§ Quoted text:

-*-*-

2009-04-22 Thread Andrew Gray
2009/4/21 Thomas Dalton :
> 2009/4/21 Ian Woollard :
>> Presumably the wikipedia can find out what proportion of its traffic
>> actually comes from China, and compare that with the Alexa statistics.
>> If they're close then it gives some evidence that Alexa have enough
>> toolbars out in the wild in China to give reasonable accuracy.
>
> Yes, that would work. Or, perhaps more easily, we could compare the
> page views per subdomain with the percentages given by Alexa. Are
> those numbers available anywhere?

-*-*-

§ Data supplied:
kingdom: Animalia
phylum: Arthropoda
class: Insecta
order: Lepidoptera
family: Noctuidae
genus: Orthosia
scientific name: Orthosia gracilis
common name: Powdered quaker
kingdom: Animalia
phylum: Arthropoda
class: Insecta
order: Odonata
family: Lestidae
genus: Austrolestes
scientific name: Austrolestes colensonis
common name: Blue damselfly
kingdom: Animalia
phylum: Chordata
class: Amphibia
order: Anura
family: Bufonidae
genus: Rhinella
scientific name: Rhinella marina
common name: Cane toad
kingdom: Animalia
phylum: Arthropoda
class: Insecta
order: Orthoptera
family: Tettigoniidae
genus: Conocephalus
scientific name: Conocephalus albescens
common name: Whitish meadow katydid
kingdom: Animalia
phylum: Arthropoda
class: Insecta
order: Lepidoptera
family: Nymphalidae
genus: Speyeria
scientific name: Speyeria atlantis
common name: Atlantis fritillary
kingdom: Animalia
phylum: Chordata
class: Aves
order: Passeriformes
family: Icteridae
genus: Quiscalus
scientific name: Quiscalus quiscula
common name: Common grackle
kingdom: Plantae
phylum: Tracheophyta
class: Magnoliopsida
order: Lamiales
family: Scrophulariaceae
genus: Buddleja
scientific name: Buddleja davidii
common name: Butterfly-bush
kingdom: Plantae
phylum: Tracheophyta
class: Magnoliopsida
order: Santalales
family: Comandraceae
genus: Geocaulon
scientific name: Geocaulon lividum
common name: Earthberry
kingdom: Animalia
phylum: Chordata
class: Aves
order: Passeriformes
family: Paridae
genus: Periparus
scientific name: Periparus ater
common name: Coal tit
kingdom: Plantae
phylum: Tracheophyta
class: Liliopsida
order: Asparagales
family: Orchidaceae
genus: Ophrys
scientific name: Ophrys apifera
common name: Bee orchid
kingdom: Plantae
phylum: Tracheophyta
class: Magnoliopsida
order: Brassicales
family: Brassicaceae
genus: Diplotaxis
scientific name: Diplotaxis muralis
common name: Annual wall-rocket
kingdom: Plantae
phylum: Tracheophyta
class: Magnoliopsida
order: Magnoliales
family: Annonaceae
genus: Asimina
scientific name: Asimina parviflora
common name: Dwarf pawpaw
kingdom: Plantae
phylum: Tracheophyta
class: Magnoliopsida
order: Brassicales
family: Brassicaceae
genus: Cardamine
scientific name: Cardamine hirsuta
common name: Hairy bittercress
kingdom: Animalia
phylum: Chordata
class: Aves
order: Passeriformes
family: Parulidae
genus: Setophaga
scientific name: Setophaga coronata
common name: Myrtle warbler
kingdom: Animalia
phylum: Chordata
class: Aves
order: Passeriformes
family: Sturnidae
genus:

-*-*-

§ Exercises to complete:
[1] In the mailing-list excerpt, rewrite the passage from "2009-04-22 Thread Andrew" to "the Alexa statistics.", changing "China" to "India".
[2] Answer these questions using the mailing-list excerpt:
(a) Who wrote the message dated 2009-04-22?
(b) On what date did Ian Woollard's quoted message appear?
(c) What does Thomas Dalton propose comparing with the percentages given by Alexa?
[3] Name every person mentioned in the mailing-list excerpt.

§ Solutions to each task:
[1]
2009-04-22 Thread Andrew Gray
2009/4/21 Thomas Dalton :
> 2009/4/21 Ian Woollard :
>> Presumably the wikipedia can find out what proportion of its traffic
>> actually comes from India, and compare that with the Alexa statistics.

[2]
(a) Andrew Gray
(b) 2009/4/21
(c) The page views per subdomain

[3] Andrew Gray, Thomas Dalton, Ian Woollard